Platform adına yazılı açıklama yapan Kıbrıs Türk Öğretmenler Sendikası (KTÖS) Genel Başkanı Erdoğan Sorakın, Avrupa İnsan Hakları Mahkemesi kararlarının üye ülkeleri bağlayıcı nitelik taşıdığına işaret ederek;
"Türkiye Cumhuriyeti'nin 1949 yılından bu yana Avrupa Konseyi, 1999 yılından beri ise Avrupa Birliği Aday üyesi olduğunu" anımsattı.
Sivilleri "askeri mahkemede" yargılamak
Bu gerçek ışığında, Türkiye'nin; Kıbrıslı Rumlara yönelik yaşam hakkının ihlali, gayrı insani muamele, özel ve aile hayatının ihlali, malvarlığı güvencesinin çiğnenmesi ve ayrımcılık suçlarından mahkum edilmesini 'çok önemli bir karar' olarak niteleyen Sorakın; kararın, uluslararası hukukun Kıbrıs sorununa bakış açısını da ortaya koyduğunu kaydetti.

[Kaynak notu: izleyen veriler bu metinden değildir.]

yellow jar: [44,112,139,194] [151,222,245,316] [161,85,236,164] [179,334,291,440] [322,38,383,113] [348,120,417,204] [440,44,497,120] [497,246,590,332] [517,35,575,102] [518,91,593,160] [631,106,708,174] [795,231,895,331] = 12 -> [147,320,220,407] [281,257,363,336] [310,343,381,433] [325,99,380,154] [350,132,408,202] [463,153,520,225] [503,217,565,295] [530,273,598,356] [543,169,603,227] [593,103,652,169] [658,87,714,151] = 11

Sorakın, aynı kararda, Türkiye'nin Kıbrıs'taki sivillerin askeri mahkemelerde yargılanmasından da sorumlu tutularak , bu durumun da adil yargılanma hakkının ihlali olarak değerlendirildiğini belirtti:
"Bütün bu yaşananlar, Kıbrıs'ta uygulanan resmi politikanın iflasını açık ve net bir şekilde gözler önüne sermektedir."
"Bir kez daha yalnızlığa itildik..."
KKTC Cumhurbaşkanı Denktaş ve Türkiye Cumhuriyeti yönetimlerini, 1977-79 doruk anlaşmalarını ve Kıbrıs Türk toplumunun ezici çoğunluğunun federal çözüm taleplerini dikkate almayıp , uzlaşmaz politikalarla kararın çıkmasında önemli bir rol oynamakla suçlayan Sorakın, Denktaş'ın görüşmelerden çekildiğini anımsattı:
"Kıbrıs Türk toplumunun haklı çıkarlarını savunmayanlar, vatan, millet Sakarya edebiyatı ile dünyayı kandıracaklarını sananlar, bir kez daha Kıbrıs Türk toplumunu ve Türkiye halkını yalnızlığa itmişlerdir."
Sorakın, şu noktalara dikkat çekti:
* Kuzey Kıbrıs'ta demokrasi çalışmadı,
* Ekonomik yıkım paketleri, dayatma olarak Türkiye Cumhuriyeti hükümetleri tarafından dayatıldı,
* Güvenlik Kuvvetleri Komutanı, Merkez Bankası Başkanı ve TC Yardım Heyeti ; hiçbir kuruluşu tanımayıp, KKTC'nin içişlerine doğrudan müdahale etti ,
* Genelde Kıbrıs Türk toplumunun iradesi ipotek altına alındı.
Evrensel Hukukun dışında zafer yok
AİHM'nin kararında önemli yer tutan sivillerin askeri mahkemede yargılanmasına son verilmesi ve bunu ortadan kaldıracak yasal düzenlemenin bir an önce yapılması talebinde bulunduklarını belirten Sorakın şöyle konuştu:
"Kıbrıslı Türk ilerici ve yurtseverlerin görevi, ülkemizde barış ve demokrasinin önünü açacak, insan hakları ihlallerini engelleyecek ve Kıbrıs'ı federal bir çatı altında birleştirecek politikalar üretip, işbirliği ve dayanışmalarını yükseltmektir."
Dünyada hiçbir devletin evrensel hukukun dışına çıkarak zafer kazanmadığına ve halkına hizmet edemediğine işaret eden KTÖS Başkanı, Kıbrıs ve Kıbrıs Türkü'nü pazarlık masasında koz olarak görenlerin, yanıldıklarını er geç anlayacaklarını belirtti:
"AİHM'nin son kararı bu yönde atılmış önemli bir adımdır."
Bu Memleket Bizim Platformu, "baskı ve şantaj politikaları ile bir yere varacaklarını zanneden statükocuları bu politikadan vazgeçmeye, Kıbrıs Türk toplumunun çıkarlarını ve geleceğini savunmadıkları için bir an önce istifa ederek, Kıbrıs Türk toplumunun önünü açmaya" çağırdı.